YOUR TASK ▸ Retype each of the lines below character for character, keeping their order and line breaks.

EXTRACTED DATA START

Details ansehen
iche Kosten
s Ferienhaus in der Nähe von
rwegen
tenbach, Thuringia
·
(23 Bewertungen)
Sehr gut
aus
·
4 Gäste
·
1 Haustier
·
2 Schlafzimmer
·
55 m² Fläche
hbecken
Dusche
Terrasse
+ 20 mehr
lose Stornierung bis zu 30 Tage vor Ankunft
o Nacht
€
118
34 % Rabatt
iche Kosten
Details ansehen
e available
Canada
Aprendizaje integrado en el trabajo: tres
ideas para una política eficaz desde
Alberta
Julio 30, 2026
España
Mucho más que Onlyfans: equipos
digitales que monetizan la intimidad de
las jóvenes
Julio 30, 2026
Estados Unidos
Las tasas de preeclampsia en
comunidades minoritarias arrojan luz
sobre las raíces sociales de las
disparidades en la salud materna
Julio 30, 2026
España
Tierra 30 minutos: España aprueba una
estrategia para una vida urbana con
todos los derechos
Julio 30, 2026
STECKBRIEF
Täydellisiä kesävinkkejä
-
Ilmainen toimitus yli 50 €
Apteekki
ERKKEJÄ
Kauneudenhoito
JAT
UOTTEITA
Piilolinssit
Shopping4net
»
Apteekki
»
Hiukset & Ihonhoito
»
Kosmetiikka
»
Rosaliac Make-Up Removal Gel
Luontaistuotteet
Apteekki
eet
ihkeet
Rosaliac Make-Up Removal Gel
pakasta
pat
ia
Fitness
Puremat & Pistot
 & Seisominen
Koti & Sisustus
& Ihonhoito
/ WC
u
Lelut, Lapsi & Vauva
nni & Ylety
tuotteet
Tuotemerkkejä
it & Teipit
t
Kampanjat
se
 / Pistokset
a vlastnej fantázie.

EXTRACTED DATA END

FINAL ANSWER ▸
Details ansehen
iche Kosten
s Ferienhaus in der Nähe von
rwegen
tenbach, Thuringia
·
(23 Bewertungen)
Sehr gut
aus
·
4 Gäste
·
1 Haustier
·
2 Schlafzimmer
·
55 m² Fläche
hbecken
Dusche
Terrasse
+ 20 mehr
lose Stornierung bis zu 30 Tage vor Ankunft
o Nacht
€
118
34 % Rabatt
iche Kosten
Details ansehen
e available
Canada
Aprendizaje integrado en el trabajo: tres
ideas para una política eficaz desde
Alberta
Julio 30, 2026
España
Mucho más que Onlyfans: equipos
digitales que monetizan la intimidad de
las jóvenes
Julio 30, 2026
Estados Unidos
Las tasas de preeclampsia en
comunidades minoritarias arrojan luz
sobre las raíces sociales de las
disparidades en la salud materna
Julio 30, 2026
España
Tierra 30 minutos: España aprueba una
estrategia para una vida urbana con
todos los derechos
Julio 30, 2026
STECKBRIEF
Täydellisiä kesävinkkejä
-
Ilmainen toimitus yli 50 €
Apteekki
ERKKEJÄ
Kauneudenhoito
JAT
UOTTEITA
Piilolinssit
Shopping4net
»
Apteekki
»
Hiukset & Ihonhoito
»
Kosmetiikka
»
Rosaliac Make-Up Removal Gel
Luontaistuotteet
Apteekki
eet
ihkeet
Rosaliac Make-Up Removal Gel
pakasta
pat
ia
Fitness
Puremat & Pistot
 & Seisominen
Koti & Sisustus
& Ihonhoito
/ WC
u
Lelut, Lapsi & Vauva
nni & Ylety
tuotteet
Tuotemerkkejä
it & Teipit
t
Kampanjat
se
 / Pistokset
a vlastnej fantázie.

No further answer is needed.